It goes without saying, my wife and I are not traditional people. Our values are common, if not distorted in design by our own personal conceptions of what values should be. We live and work in a non-traditional way, staying at home, fawning over and discussing our large family/pack of dogs, and having long conversations about how our pasts have formed (or deformed) how we feel and act and react. Tara seeks solace in watching the fish in our large aquarium. She is shamelessly kind and cares a great deal about not hurting anyone’s feelings… avoiding conflict and confrontations is an art form she has mastered. However, she can be as fearless as a one-hundred-year-old snapping turtle striking at a bulldozer.
And for some reason, probably something I will never understand, she fell in love with me at the age of 13. Twenty-some years later, she tracked me down, drove through several states, picked me up from a horrid and dangerous section of Cleveland, and claimed me.
The next day, she filed for divorce from her then-cheating husband. We barely have left one another’s side since. Nor do we ever plan on being with anyone else. It’s just not an option. And we are of an age where we know who we are and what we want – the developmental stages of our life, along with our difficulties and peccadillos, were cemented long before that dreary-grey-yet-miraculous morning last November when she got me.
Now, for a woman that is non-traditional in many facets of her life, this year she wants a TRADITIONAL Christmas!
Already she has purchased an 8 foot feet, a thousands twinkle lights and ornaments, hundreds of presents, and, from the light in her eyes, I can tell she is very, very excited about all this.
So am I, for that matter.
We had a wonderful holiday last year. Holidays, to be exact. Thanksgiving was a little awkward; I was just then being introduced to Tara’s world and the people that inhabit it.
Christmas, on the other hand, was very special. It was my first REAL Christmas in years. We had a small tree, gifts – the works. We decorated the tree with classic Christmas cartoon playing in the background.
This year, something is different. We have our new home, The Locke Nest Cabin, and, I imagine, there is no reason not to really deck these darn halls with joyus, psychedelic decorations, litter the floor beneath the tree – beyond the tree – with gifts… cook a feast for visitors during the mid-afternoon/evening hours, and make calls to out-of-town family members, asking them how their holiday is going.
It’s not even Thanksgiving yet, yet Tara has all of the shopping done. And she is determined to have the tree up the Wednesday after Turkey Day! Madness, I tell you, sheer and utter, blissful madness.
Who am I to put a damper on such a wonderful, classic celebration?
There is also the generous, caring side of the season uncalled for, which I know we will perform. The dropping of bills and coins into the buckets of bell-ringing Santas and volunteers outside of stores and malls and Main Streets. Going to hospitals and/or churches to donate our time and care and efforts to the community… to pray for forgiveness and thankfulness during the final weeks of the year…

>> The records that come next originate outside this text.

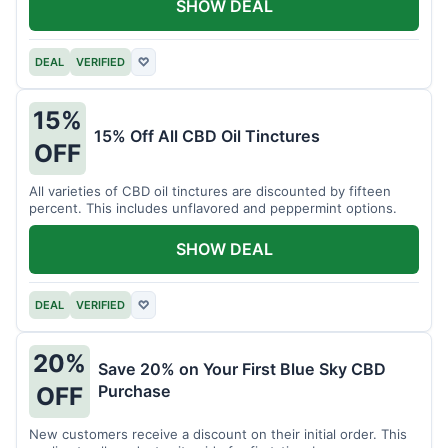
SHOW DEAL
DEAL
VERIFIED
♡
15%
15% Off All CBD Oil Tinctures
OFF
All varieties of CBD oil tinctures are discounted by fifteen
percent. This includes unflavored and peppermint options.
SHOW DEAL
DEAL
VERIFIED
♡
20%
Save 20% on Your First Blue Sky CBD
Purchase
OFF
New customers receive a discount on their initial order. This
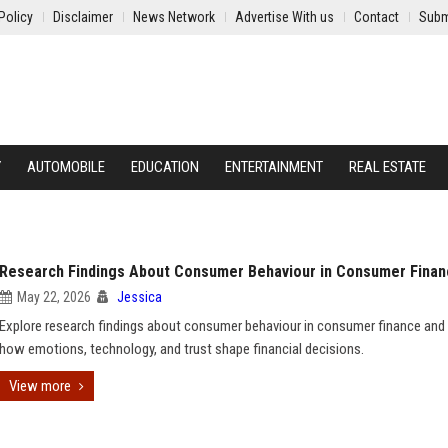
Policy
Disclaimer
News Network
Advertise With us
Contact
Subm
Y
AUTOMOBILE
EDUCATION
ENTERTAINMENT
REAL ESTATE
Research Findings About Consumer Behaviour in Consumer Fina
May 22, 2026
Jessica
Explore research findings about consumer behaviour in consumer finance and 
how emotions, technology, and trust shape financial decisions.
View more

Halloween may be my favorite holiday, but I will not deny that otherworldly, warm and distant satisfaction I feel during December. A sensation that comes only once a year.
This second Christmas with my girl is going to be uber special.

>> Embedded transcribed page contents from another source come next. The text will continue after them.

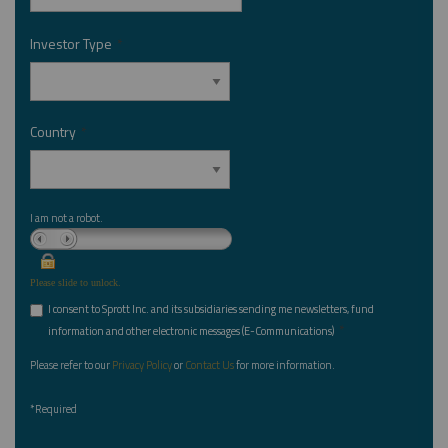
Investor Type
*
Country
*
I am not a robot.
Please slide to unlock.
I consent to Sprott Inc. and its subsidiaries sending me newsletters, fund
*
information and other electronic messages (E-Communications)
Please refer to our
Privacy Policy
or
Contact Us
for more information.
*Required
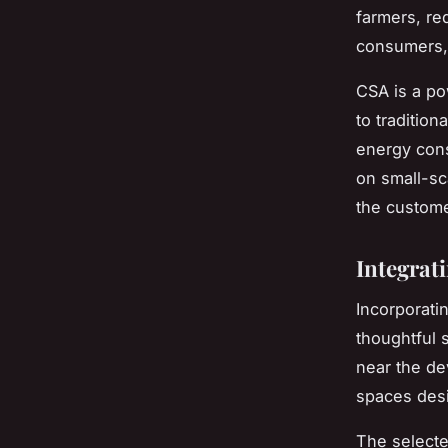
farmers, re
consumers, 
CSA is a po
to tradition
energy cons
on small-sc
the custome
Integrat
Incorporati
thoughtful s
near the de
spaces desi
The selecte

It’s the first year we get to celebrate it in our – and I do mean OUR – home. The dogs and puppy and fishes, I bet, will be wandering around the place, wondering, what the hell is going on?
I imagine Winnie, Winnie, Winnie, Winnie, our still-true puppy will chew on wrapped gifts, steal tree decorations, or rip the stocking off the wall, thinking they are her special toys.
I can’t wait for the chaos. Also, I can’t wait for that long sleep on Christmas night, knowing things are the way they are supposed to be.